Processing and Preserving Governor’s Office Emails using Predictive Coding Tools
Dec 04, 2019
The Illinois State Archives (ISA) has served as the primary repository for Illinois government records of permanent value since its establishment in 1921. Illinois has a well-established legal framework for the management of government records of all types and the ISA has successfully overseen the efficient management, disposition, and preservation of government records for many years. Until recently, this process has been almost entirely paper-based. However, with the increased use of electronic records by government agencies at all levels, the ISA has made great strides to update and adapt its procedures and processes to accommodate records in this new environment.

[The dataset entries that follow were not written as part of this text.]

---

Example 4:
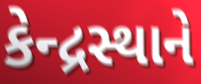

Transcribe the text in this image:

કેન્દ્રસ્થાને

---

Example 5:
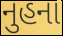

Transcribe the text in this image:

નુહનાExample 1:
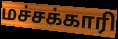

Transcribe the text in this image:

மச்சக்காரி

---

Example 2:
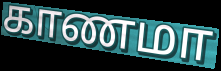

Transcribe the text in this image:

காணமா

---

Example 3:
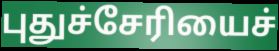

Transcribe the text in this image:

புதுச்சேரியைச்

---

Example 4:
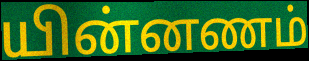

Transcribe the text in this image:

யின்னணம்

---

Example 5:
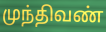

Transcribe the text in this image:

முந்திவண்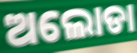
ଅଲୋଡା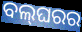
ବଲ୍‌ଘରରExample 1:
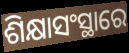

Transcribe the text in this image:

ଶିକ୍ଷାସଂସ୍ଥାରେ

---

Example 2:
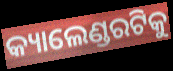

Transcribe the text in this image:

କ୍ୟାଲେଣ୍ଡରଟିକୁ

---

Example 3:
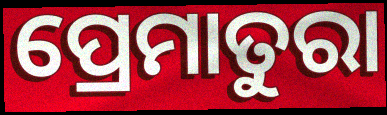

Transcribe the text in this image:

ପ୍ରେମାତୁରା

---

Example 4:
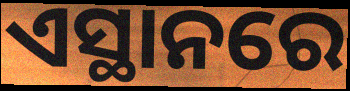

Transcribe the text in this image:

ଏସ୍ଥାନରେ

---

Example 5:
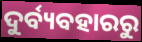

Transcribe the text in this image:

ଦୁର୍ବ୍ୟବହାରରୁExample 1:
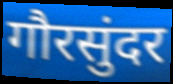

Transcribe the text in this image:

गौरसुंदर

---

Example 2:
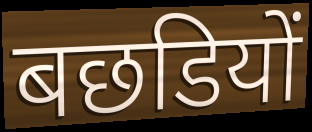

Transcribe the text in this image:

बछडियों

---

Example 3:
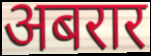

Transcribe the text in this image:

अबरार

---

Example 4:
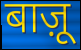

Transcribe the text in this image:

बाज़ू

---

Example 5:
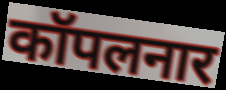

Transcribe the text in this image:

कॉपलनार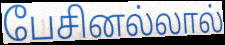
பேசினல்லால்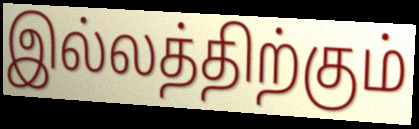
இல்லத்திற்கும்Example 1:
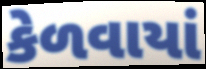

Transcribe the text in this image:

કેળવાયાં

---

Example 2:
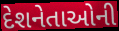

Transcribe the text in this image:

દેશનેતાઓની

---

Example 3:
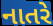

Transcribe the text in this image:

નાતરે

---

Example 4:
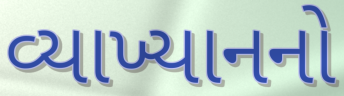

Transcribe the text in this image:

વ્યાખ્યાનનો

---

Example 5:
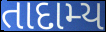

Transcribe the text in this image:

તાદામ્ય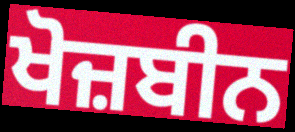
ਖੋਜ਼ਬੀਨ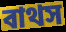
বাথস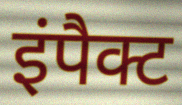
इंपैक्ट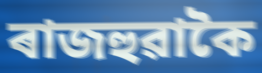
ৰাজহুৱাকৈ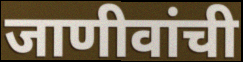
जाणीवांची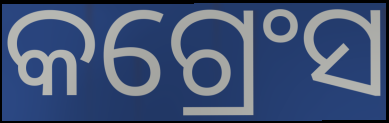
କଗ୍ରେଂସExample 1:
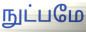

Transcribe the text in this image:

நுட்பமே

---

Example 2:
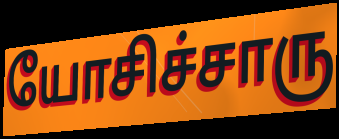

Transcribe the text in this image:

யோசிச்சாரு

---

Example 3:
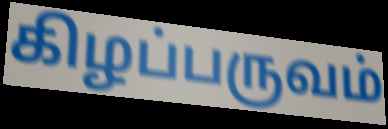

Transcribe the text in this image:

கிழப்பருவம்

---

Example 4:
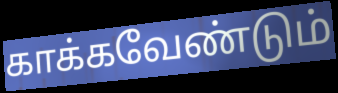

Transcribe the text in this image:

காக்கவேண்டும்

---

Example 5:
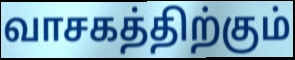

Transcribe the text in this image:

வாசகத்திற்கும்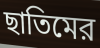
ছাতিমের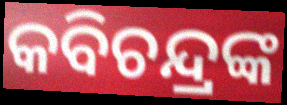
କବିଚନ୍ଦ୍ରଙ୍କ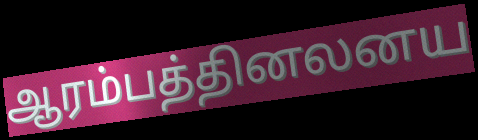
ஆரம்பத்தினலனய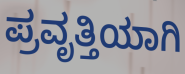
ಪ್ರವೃತ್ತಿಯಾಗಿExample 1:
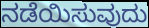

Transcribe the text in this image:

ನಡೆಯಿಸುವುದು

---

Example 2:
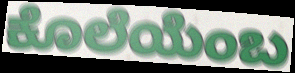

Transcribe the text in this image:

ಕೊಲೆಯೆಂಬ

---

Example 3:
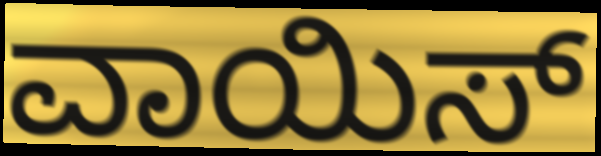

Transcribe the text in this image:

ವಾಯಿಸ್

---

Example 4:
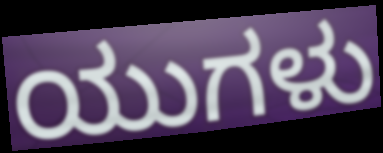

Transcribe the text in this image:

ಯುಗಳು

In 2016, the Illinois State Archives collaborated with the Records and Information Management Services (RIMS) office of the University of Illinois at Urbana-Champaign, in conjunction with the Library at the University of Illinois, on a test project to acquire, process, and provide access to a collection of email messages that have enduring value from senior state government officials. This project, Processing Capstone Email Using Predictive Coding, is generously funded by a three-year grant through the National Historical Publications and Records Commission (NHPRC). A unique aspect of this project is the evaluation of commercial tools which may help the archives community effectively process large collections of email messages. Furthermore, the Illinois State Archives sees collaborating with the University of Illinois as an opportunity to develop a partnership that, in turn, can provide a more sustainable digital program with access to electronic records for both institutions.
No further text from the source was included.